Last night my friends came over and we ate pesto and lots of cheese and drank wine and talked and one of my girlfriends said “I didn’t realize you guys were just a year apart.” I said “Yes! Exactly 13 months and three days.” You were mine from the very first; when friends came over to see you I led them proudly in to the room where you slept, all curly-haired and blue eyed, as if you were the most wonderful treasure I’d been handed without asking.
These are the things you have given me:
– the best vegan chocolate cake recipe
– farmers’ markets
– tomatoes in season
– tulips left on my table because you had the key and you knew I’d like them
– Maine in November, cold and shining
– Chez Panisse
– lots of backpacking trips
– chard (o, glorious !)
You’ve also given me an enduring appreciation for clean, good, simple food cooked well and in season — and for that I am forever grateful.

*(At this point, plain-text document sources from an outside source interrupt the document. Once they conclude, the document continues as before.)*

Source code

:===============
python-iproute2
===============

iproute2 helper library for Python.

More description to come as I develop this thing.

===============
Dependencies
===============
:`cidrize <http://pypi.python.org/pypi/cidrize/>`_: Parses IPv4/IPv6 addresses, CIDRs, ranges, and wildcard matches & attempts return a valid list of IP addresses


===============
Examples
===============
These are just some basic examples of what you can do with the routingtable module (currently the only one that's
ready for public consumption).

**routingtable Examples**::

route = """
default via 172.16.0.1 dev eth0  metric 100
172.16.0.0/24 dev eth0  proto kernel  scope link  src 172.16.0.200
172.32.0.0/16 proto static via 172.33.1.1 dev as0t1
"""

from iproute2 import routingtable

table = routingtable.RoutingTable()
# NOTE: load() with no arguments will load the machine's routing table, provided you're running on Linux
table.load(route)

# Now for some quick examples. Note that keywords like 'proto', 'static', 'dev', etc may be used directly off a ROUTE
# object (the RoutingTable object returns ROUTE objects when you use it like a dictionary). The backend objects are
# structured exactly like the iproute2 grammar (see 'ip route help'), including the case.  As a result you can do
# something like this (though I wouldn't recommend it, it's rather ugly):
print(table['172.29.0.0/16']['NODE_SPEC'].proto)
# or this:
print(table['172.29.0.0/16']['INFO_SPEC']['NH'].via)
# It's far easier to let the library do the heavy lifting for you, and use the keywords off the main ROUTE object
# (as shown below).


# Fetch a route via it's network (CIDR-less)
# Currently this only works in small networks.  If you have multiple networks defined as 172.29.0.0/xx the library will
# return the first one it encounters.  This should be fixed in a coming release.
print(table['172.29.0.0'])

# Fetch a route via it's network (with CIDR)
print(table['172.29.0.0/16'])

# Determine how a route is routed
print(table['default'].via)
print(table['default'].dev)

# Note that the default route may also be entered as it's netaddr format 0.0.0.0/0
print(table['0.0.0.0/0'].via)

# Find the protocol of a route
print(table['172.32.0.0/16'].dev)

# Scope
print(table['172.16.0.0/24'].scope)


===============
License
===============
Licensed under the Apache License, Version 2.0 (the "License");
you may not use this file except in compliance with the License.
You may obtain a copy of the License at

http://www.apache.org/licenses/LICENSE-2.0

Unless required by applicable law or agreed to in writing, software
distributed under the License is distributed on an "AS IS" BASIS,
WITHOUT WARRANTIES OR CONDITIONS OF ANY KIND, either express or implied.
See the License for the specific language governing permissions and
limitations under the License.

We’ve cooked quite a few meals together over the years — including many holiday dinners — while sometimes fighting for counter space and cheerfully making a mess of the kitchen floor. The one I remember with probably the most fondness is one we made four years ago when we were both still living in (or near) DC. I was a bit at loose ends — unemployed, not sure if I was going to stay on the East Coast or finally move to San Francisco — but I’d signed up for the Marine Corps Marathon, trained in a blind rush that fall, and landed up in Washington hungry and ready to run. (What I most remember about that fall was that I was starving all the time.)
It wasn’t a very complicated dinner : I made a sort of spinach-shallot pie with lots of cheese in a whole-wheat pastry flour crust while you sauteed green beans with almonds until the whole pan was crisp and steaming. I think there was also a spinach salad and I’m sure everything had been obtained at one of the area’s farmers markets. It was a good one, for sure. We talked about farming and boat-building and cats and Greece — and went to bed early.
(Everything tasted really, really good.)
Today in Bath, Me., it’s only three degrees chillier than it is here in San Francisco — an anomaly! — though the trees are probably not nearly as bare. If you were here I think I’d pack up a lunch and take us out to Tomales Point for a windy walk; the leaves in Sam. P. Taylor Park would be a riot of gold and red on the way in and I’d roll the windows down to let the fall air stream through. We might get a coffee at Toby’s after (or I would) and a brownie from the bakery, I’d moon on about West Marin, you’d have some commentary on the state of affairs in Point Reyes Station these days, and then we’d drive home at sunset through the cow fields.
(OK, maybe that’s my
perfect version of a .)
If I was in Maine to cook you dinner tonight I might start off with
– a loaf of good from-scratch bread, with crushed garlic and olive oil
– maybe some deep-fried zucchini slices with spicy yogurt sauce
– a free-range (if in Calif., a Willie Bird or f. market) chicken, with potatoes and tomatoes baked in the pan so it gets all juicy and caramelized and delicious the way you like it
– chard, chopped, and sauteed in lots of olive oil and salt, with the ribs thrown in, too, and it all cooked until tender and sweet
– lots of roasted root vegetables, because of course
– roasted cauliflower
and to finish
–a pint of homemade vanilla chocolate chip ice cream with the requirement that you would have to finish it all with no worries for calories or whatever
– (OK, maybe also a chocolate cake)
In lieu of that, dear brother mine, I hope today in New England dawned clear and bright for your 30th and that your honey takes — or makes — you out for a nice dinner tonight; I’m sure she will. I hope this next year is better than all those preceding it (though truth be told they haven’t been half bad) and you are treated to something sweet today — like lots and lots of cake.
[Goat Rock, Calif., August 2003 or so.]
xo x 100. You’re my favorite, forever. Happy birthday.